A lot of disgusting garbage is showing up at the recycling facility in Corner Brook, and the company that runs the plant says that’s affecting its ability to recruit and keep workers.
Dwight Whynot, president of Scotia Recycling, said workers have had to sort through things like used syringes, dirty diapers and even animal carcasses in blue bags at the Corner Brook operation.
“The other day, I had actually had a dead rat in a rat trap show up in a bag,” said Whynot.
None of the items he mentioned belong in a blue bag but should instead have been placed at the curb in a clear garbage bag, as Western Regional Waste Management rules require.
Whynot estimated that contamination rates in the region are as much as 30 per cent higher than what his workers see in other locations.
He’s asking people to become informed about what’s permitted in blue bags, and to realize that after their waste is picked up, someone at his plant has to deal with whatever gets sent their way.
As Whynot sees it, there are two factors leading to problems with recycling in the region.
First, people are putting items in the blue bag that just don’t belong there, including textiles and Styrofoam, in addition to the things that are more repulsive.
It can be quite disgusting.– Dwight Whynot
But he said workers are also sorting through a lot of food containers that do belong in the bag, but that have food still in them or that haven’t been rinsed out.
“It can be quite disgusting when that happens.” said Whynot, adding that it can lead to bad odours and can attract maggots and even rodents.
“People just need to be a little bit more careful what they put in the blue bag.”
Hard to keep workers
Whynot said one result of the lack of compliance is that contaminated blue bags end up being sent to the landfill, although he noted that each bag is sorted through so one improperly rinsed container won’t lead to a whole bag being trashed.
Whynot praised some residents in the region for going to the effort to properly clean and sort items for their blue bags, but he said it takes only one or two contaminated bags in a load to cross-contaminate the sorting line.
He said the biggest challenge for him as an employer has been in keeping workers. He said the turnover rate is much higher than in other locations where Scotia Recycling operates.
Just respect the fact that there’s somebody on the other end of that blue bag.– Dwight Whynot
“That has presented a great challenge for us keeping and retaining people on a daily [and] weekly basis,” Whynot told CBC Radio’s Newfoundland Morning.
Whynot is asking people to remember that his workers have the job of sorting through each and every blue bag they put out.
“Just respect the fact that there’s somebody on the other end of that blue bag, sorting it and trying to make recycling work for the province, so that would be a huge help for us,” he said.
Don’t know, don’t care
As for why people would be choosing to contaminate the recycling stream, Whynot said he believes some people just aren’t aware of which items go in their clear garbage bag and which ones go in the blue bag.

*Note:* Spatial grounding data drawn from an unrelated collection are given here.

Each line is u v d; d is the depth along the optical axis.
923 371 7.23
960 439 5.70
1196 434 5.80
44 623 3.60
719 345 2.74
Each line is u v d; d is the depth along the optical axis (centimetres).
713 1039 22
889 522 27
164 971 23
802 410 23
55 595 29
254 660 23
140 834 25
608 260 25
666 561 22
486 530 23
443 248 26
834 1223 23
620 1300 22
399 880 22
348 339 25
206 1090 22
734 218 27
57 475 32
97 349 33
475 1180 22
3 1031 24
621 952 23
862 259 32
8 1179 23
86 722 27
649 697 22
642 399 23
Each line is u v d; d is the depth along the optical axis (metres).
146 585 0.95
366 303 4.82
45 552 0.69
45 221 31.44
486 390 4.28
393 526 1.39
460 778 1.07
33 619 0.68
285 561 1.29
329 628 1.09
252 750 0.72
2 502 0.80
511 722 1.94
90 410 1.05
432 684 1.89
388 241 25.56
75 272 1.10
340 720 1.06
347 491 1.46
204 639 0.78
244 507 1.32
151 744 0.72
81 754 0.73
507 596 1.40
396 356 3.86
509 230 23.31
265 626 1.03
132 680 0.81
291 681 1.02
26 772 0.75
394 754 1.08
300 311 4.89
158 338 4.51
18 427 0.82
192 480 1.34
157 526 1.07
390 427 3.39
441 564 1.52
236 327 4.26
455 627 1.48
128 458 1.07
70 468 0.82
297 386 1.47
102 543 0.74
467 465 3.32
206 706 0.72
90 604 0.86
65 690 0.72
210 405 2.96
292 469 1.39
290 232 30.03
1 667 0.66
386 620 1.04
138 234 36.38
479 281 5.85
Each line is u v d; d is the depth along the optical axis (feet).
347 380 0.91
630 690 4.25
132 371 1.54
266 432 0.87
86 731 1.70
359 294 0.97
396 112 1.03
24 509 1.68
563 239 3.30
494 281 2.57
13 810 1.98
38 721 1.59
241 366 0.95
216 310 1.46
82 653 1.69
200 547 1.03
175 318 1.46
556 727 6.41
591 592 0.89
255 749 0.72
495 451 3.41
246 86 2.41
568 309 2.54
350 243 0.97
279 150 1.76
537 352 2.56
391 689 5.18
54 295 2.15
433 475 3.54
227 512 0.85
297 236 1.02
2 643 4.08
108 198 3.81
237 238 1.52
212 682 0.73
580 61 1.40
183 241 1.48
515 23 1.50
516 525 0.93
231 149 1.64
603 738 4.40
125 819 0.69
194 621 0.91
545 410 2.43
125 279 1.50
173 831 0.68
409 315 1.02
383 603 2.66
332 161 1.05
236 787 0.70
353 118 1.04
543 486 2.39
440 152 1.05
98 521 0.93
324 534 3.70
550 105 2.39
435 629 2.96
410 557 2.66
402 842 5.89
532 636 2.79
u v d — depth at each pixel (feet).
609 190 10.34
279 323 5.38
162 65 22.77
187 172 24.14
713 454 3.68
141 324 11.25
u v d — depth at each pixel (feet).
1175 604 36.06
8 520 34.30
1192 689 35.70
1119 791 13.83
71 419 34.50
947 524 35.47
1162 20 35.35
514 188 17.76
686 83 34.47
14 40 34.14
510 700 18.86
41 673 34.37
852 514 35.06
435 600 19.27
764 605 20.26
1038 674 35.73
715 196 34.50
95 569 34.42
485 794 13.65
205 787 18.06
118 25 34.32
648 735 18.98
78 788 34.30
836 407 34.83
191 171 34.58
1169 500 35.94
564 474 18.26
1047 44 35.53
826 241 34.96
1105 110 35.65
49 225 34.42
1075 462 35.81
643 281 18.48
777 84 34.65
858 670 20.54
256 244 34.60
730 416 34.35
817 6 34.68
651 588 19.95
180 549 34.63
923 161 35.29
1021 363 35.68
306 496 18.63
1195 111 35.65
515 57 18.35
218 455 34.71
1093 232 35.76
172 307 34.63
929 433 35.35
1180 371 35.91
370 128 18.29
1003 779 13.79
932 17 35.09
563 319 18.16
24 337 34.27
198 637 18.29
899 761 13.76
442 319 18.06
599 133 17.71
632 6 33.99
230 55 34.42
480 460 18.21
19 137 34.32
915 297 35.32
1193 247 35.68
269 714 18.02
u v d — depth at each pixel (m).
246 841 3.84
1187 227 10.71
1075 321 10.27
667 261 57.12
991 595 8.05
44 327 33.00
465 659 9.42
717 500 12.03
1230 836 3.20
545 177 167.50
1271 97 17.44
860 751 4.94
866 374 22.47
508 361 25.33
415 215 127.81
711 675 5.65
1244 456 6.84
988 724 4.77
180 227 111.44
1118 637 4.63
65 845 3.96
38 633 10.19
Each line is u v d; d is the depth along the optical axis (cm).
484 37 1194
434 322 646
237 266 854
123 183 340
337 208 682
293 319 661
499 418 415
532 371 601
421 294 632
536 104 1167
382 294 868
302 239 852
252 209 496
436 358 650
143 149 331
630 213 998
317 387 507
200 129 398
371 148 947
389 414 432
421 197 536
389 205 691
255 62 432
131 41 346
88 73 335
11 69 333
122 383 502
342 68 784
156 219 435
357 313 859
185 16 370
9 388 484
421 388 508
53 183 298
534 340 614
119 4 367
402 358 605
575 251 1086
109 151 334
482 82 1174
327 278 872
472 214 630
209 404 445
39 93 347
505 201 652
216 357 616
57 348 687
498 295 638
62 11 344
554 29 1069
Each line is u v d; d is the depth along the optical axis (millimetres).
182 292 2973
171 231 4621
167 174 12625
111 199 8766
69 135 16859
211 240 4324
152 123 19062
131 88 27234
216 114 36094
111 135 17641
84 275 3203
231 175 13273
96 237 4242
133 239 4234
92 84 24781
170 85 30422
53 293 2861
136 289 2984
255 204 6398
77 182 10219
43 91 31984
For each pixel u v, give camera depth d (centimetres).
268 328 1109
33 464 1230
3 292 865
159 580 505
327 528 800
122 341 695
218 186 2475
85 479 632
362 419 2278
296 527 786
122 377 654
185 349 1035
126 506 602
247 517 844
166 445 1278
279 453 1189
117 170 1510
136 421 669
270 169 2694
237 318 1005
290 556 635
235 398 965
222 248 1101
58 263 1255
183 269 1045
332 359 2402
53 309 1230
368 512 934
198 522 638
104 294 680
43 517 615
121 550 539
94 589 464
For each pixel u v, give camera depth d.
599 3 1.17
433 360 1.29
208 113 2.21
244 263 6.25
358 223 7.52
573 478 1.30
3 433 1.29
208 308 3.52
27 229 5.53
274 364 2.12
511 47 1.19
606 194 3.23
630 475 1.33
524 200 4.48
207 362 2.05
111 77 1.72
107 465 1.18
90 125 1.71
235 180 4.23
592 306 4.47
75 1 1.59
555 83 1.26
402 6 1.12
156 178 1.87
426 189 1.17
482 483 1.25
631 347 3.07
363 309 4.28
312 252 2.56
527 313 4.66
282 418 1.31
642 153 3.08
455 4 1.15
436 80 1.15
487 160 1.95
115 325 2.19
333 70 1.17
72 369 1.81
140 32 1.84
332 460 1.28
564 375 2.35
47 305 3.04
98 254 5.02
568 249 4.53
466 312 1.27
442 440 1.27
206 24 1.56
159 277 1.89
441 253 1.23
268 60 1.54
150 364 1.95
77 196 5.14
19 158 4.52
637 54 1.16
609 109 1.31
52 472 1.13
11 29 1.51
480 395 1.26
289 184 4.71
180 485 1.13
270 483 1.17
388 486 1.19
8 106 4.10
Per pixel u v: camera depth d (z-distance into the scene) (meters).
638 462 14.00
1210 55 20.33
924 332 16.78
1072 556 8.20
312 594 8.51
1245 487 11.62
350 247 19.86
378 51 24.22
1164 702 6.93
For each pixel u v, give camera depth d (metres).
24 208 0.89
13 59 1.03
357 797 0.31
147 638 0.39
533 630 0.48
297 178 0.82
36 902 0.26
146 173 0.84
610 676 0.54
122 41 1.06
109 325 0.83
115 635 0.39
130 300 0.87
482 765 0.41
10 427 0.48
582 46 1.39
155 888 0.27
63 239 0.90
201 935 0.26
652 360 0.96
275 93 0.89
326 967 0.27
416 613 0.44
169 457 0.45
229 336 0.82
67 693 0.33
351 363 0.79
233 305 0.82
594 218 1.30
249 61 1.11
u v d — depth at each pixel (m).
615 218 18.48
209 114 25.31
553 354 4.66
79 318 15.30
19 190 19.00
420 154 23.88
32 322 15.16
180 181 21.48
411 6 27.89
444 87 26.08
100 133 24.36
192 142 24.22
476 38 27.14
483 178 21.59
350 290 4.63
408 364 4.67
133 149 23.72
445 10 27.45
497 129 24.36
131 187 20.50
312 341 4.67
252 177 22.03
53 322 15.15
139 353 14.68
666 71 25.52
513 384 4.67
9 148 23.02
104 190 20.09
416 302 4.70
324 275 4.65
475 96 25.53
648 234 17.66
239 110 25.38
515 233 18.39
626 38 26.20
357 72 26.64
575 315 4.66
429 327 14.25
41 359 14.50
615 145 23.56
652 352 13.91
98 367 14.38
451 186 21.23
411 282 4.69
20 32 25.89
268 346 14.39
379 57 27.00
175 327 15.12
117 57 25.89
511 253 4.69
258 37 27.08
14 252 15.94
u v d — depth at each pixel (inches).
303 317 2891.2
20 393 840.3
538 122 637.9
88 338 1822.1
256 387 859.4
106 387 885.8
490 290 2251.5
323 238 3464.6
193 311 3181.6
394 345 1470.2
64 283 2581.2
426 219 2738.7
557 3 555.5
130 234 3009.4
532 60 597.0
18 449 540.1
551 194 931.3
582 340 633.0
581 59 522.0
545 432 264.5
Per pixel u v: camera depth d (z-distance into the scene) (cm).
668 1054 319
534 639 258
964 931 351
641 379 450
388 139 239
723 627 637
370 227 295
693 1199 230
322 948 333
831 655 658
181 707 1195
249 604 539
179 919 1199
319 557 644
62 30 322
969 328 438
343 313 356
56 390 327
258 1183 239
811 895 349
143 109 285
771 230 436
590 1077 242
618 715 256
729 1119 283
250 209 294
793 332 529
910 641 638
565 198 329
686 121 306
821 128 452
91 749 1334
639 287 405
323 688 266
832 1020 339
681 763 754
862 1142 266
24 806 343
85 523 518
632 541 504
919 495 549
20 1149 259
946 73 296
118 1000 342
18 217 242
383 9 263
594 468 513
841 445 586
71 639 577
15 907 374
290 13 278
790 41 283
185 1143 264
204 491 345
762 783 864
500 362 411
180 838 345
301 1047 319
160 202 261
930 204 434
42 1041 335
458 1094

He’s recommending that people check out the website for Western Regional Waste Management to ensure they’re only putting recyclable items in the blue bag.
But Whynot said he believes there’s also still frustration with the new expanded recycling program, which began in July 2018 and involved a switch from black bags to clear bags for garbage.
“New program on the garbage side, so I’m sure some people are almost kind of hiding some things in the blue bag, too,” he said.
“When you do have a garbage bag limit for a household, sometimes if you exceed that, then you end up putting some things in the blue bag.”